The Left went into full freakout mode when Elon Musk made his bid for Twitter. Then they went into full freakout mode when Musk had second thoughts. Then they went into full freakout mode when it looked like the deal was back on.

At some point it becomes a form of entertainment. What will the Left freak out about today? There are so many triggers.

A few years back I would never have believed that Elon Musk would become a boogyman for the Left because he seemed so green. However, Musk got red-pilled along the way and now even his solar, battery, and electric car credentials won’t save him from attempted cancellations by Leftists who care more about censoring their enemies than reducing CO2 emissions.

Some liberals have entered the bargaining stage of grief over Musk’s purchase of Twitter, with POLITICO’s Senior Media Writer Jack Shafer taking the lead. Schafer is doing his best to convince Musk that allowing freer speech on Twitter would amount to putting $44 billion into a pile and lighting it on fire. And surely Musk, a savvy businessman, would never do that. Right? Right?!

Assuming Elon Musk and Twitter can iron out their legal differences in the next couple of days, he will take ownership of Twitter very soon. Will he wreck it by turning it into a disinformation playground, as some critics fear, based on his vow to lift the permanent ban on Donald Trump’s account? Or will he transform it into something that rivals the other triumphs in his portfolio, Tesla and SpaceX?

= Questions =
a: According to the opinion piece on Musk's Twitter purchase, why would the writer once have found it hard to believe that Musk would become a boogeyman for the Left?
b: Extend the opinion piece on Musk's Twitter purchase from the point where it stops.

= Material provided =
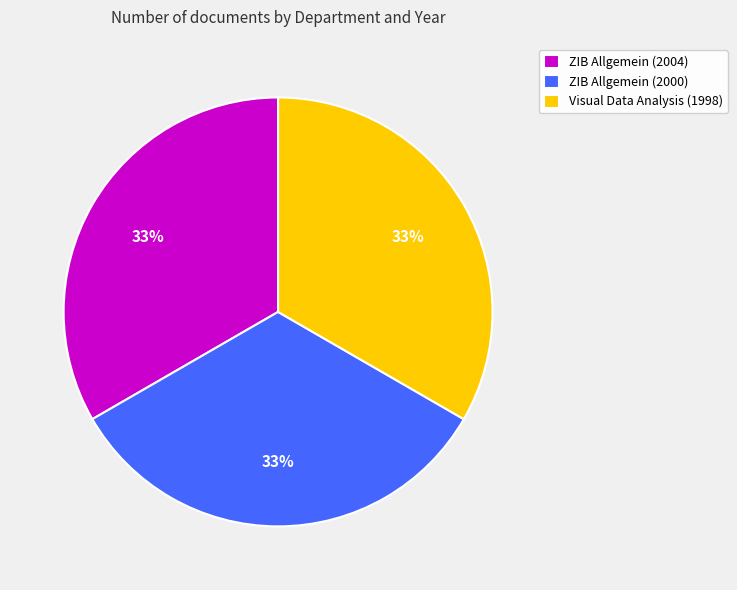

Does any single category account for the majority?

No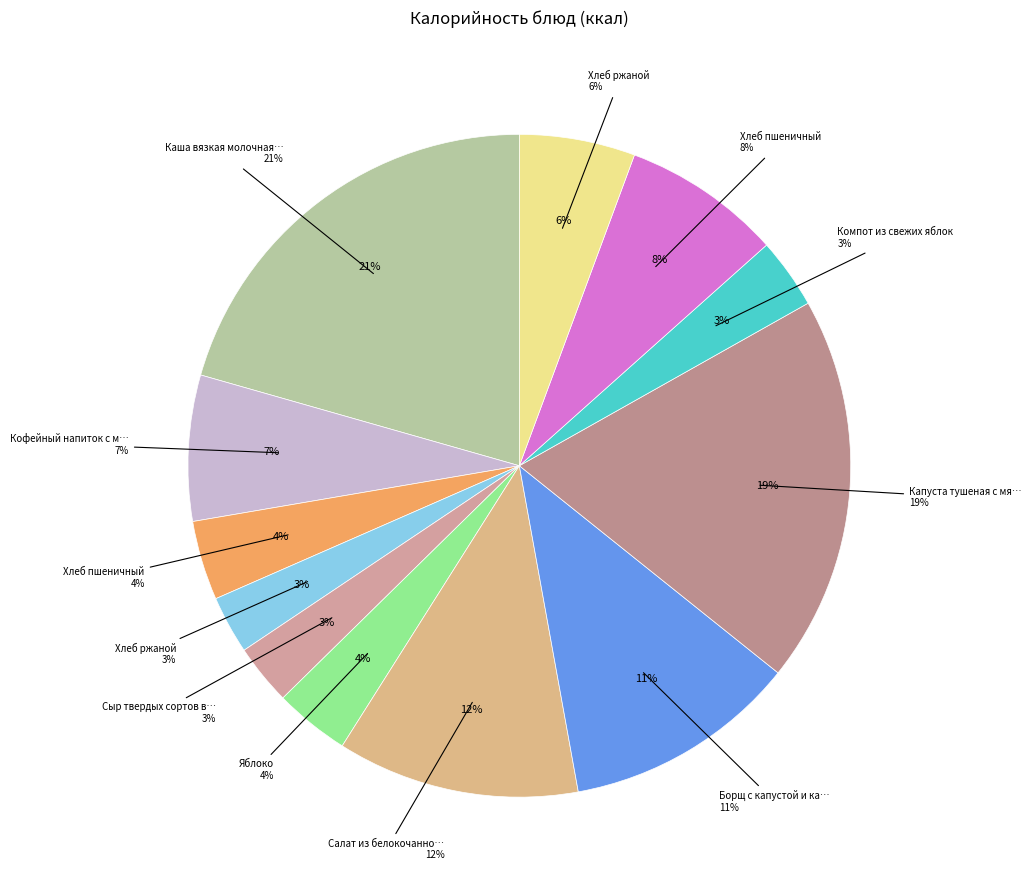

Rank the categories by value from highest to lowest.

Каша вязкая молочная ячневая, Капуста тушеная с мясом птицы, Салат из белокочанной капусты, Борщ с капустой и картофелем со сметаной, Хлеб пшеничный (обед), Кофейный напиток с молоком, Хлеб ржаной (обед), Хлеб пшеничный (завтрак), Яблоко, Компот из свежих яблок, Сыр твердых сортов в нарезке, Хлеб ржаной (завтрак)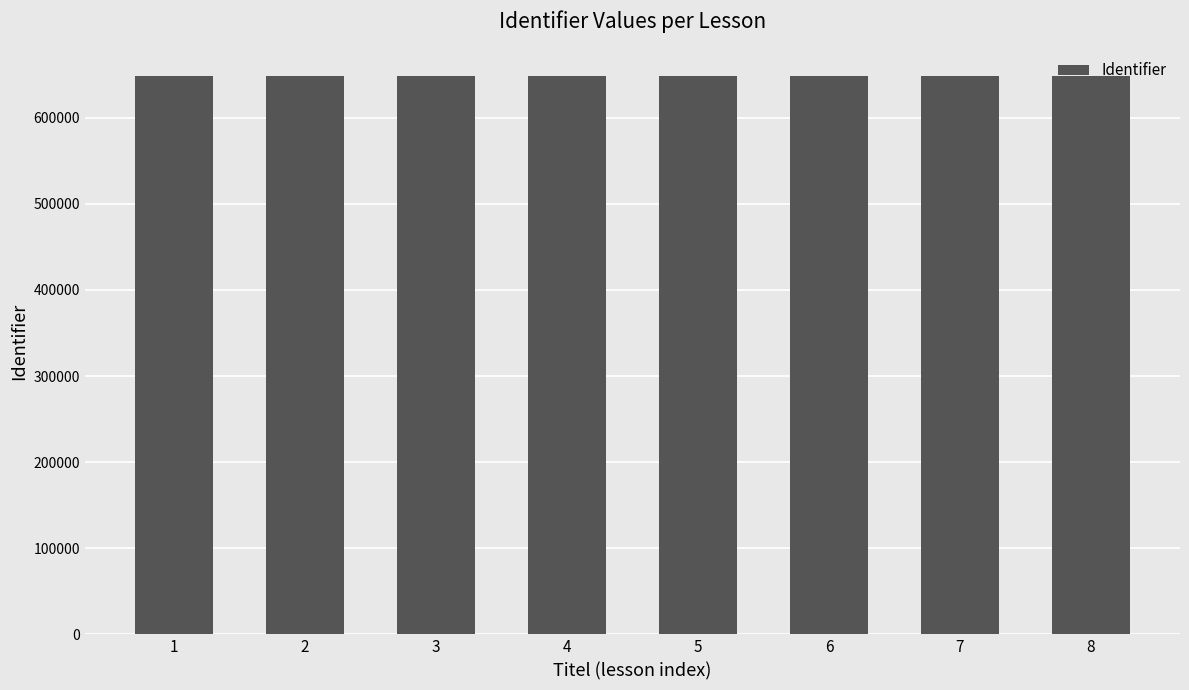

The chart shows a value of 647950 at 6. True or false?

True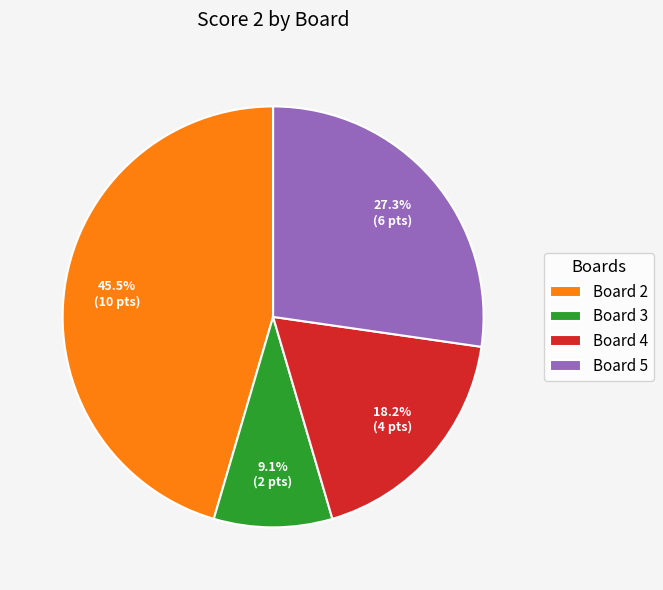

Combined, what portion of the pie is Board 3 and Board 4?

27.3%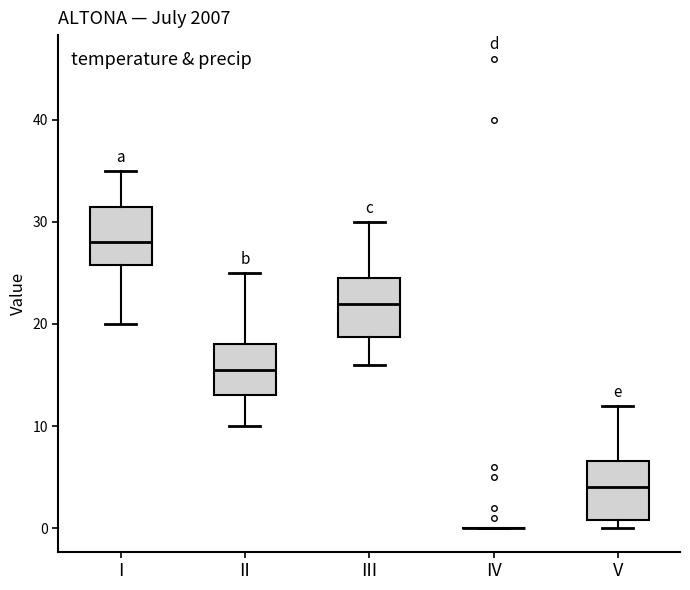

Where does the lower whisker of the box for I end on the y-axis? The values are not printed on the chart, so give them approximately, as read against the axis.

20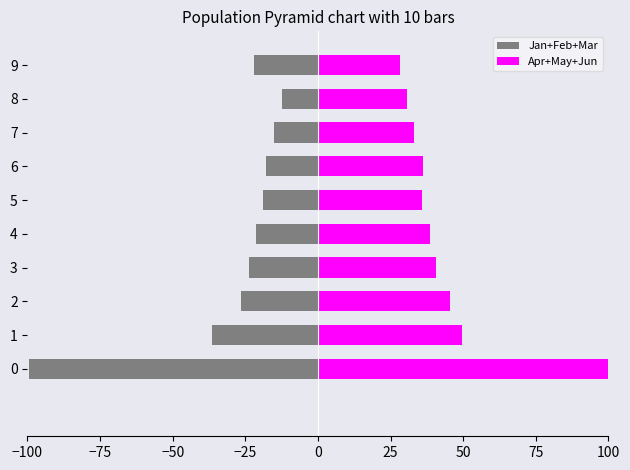

What is the label of the 10th bar from the left?

9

= Outputs in order =
a: Because Musk seemed so green. His solar, battery, and electric car work made him look like someone the Left would favor.

b:
Knowing Musk, he could possibly do both, constructing a sewer that poisons you with lies and hate while making it an essential part of consumers’ lives. But you’ve really got to doubt that. Nobody, not even Elon Musk on his most perverse day, would buy a property for $44 billion — 20 percent of his net worth, by the way — and then rebuild it as the world’s largest sewage treatment facility. All the fretting about the “harm” Musk might cause as Twitter’s owner is misplaced: It will be in his financial interests to make Twitter as wholesome and welcoming a place as Starbucks, even if he changes the way the site works.

Twitter ever becoming wholesome and welcoming is about as likely as Sodom and Gomorrah having ever become convents. Not. Gonna. Happen.

Twitter today is precisely the sewer that Shafer fears it will become, only with somewhat fewer conservatives than Musk might allow. And should Musk allow more free speech, as I hope he does, it will neither become more wholesome nor more of a sewer than it is today. Twitter is designed to be a place where partisans slag each other while reporters monitor the carnage…sprinkled with some links to articles and breaking news. Nothing will or could change that.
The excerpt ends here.